[MATERIAL SUPPLIED — start]

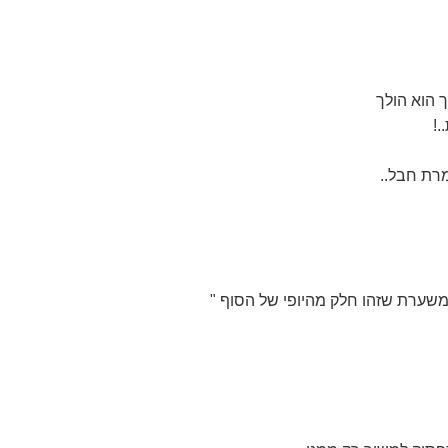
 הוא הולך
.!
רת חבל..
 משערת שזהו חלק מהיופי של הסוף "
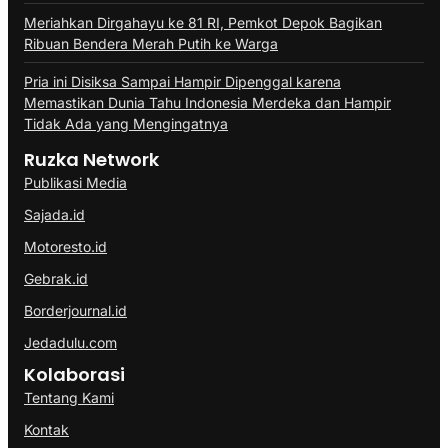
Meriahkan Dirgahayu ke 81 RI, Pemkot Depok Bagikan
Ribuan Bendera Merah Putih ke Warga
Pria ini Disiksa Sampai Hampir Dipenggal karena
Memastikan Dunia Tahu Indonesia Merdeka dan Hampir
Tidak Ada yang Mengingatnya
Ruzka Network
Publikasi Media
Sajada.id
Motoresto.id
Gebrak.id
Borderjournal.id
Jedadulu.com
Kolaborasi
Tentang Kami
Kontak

[MATERIAL SUPPLIED — finish]
[MATERIAL SUPPLIED — start]

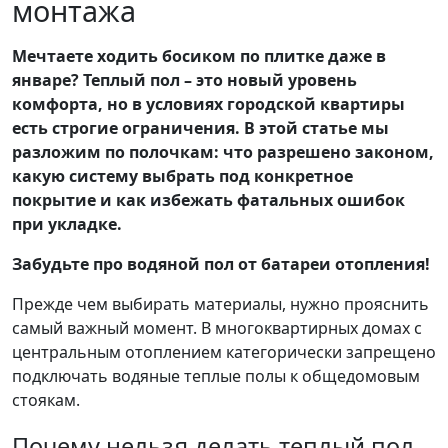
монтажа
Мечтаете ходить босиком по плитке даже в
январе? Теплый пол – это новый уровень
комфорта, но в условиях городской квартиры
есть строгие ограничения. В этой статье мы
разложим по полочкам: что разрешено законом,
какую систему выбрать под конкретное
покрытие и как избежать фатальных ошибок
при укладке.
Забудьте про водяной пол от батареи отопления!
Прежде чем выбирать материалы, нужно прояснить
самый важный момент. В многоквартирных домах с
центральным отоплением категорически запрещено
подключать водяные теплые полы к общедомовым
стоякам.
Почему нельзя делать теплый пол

[MATERIAL SUPPLIED — finish]
[MATERIAL SUPPLIED — start]

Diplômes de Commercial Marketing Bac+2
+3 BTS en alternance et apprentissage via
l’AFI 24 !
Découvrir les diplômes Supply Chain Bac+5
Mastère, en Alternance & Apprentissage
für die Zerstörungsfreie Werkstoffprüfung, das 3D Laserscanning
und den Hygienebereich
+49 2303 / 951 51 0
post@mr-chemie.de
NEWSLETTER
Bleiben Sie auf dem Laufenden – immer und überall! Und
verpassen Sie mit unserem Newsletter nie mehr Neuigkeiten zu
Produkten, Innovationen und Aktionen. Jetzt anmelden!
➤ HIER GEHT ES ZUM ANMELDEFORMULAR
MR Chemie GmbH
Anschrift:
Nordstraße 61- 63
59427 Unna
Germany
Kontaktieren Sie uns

[MATERIAL SUPPLIED — finish]

*EXERCISE*.
Count the lines of the data that hold the string "Hampir". The answer should be that number alone.

*PROBLEM SOLUTION*.
2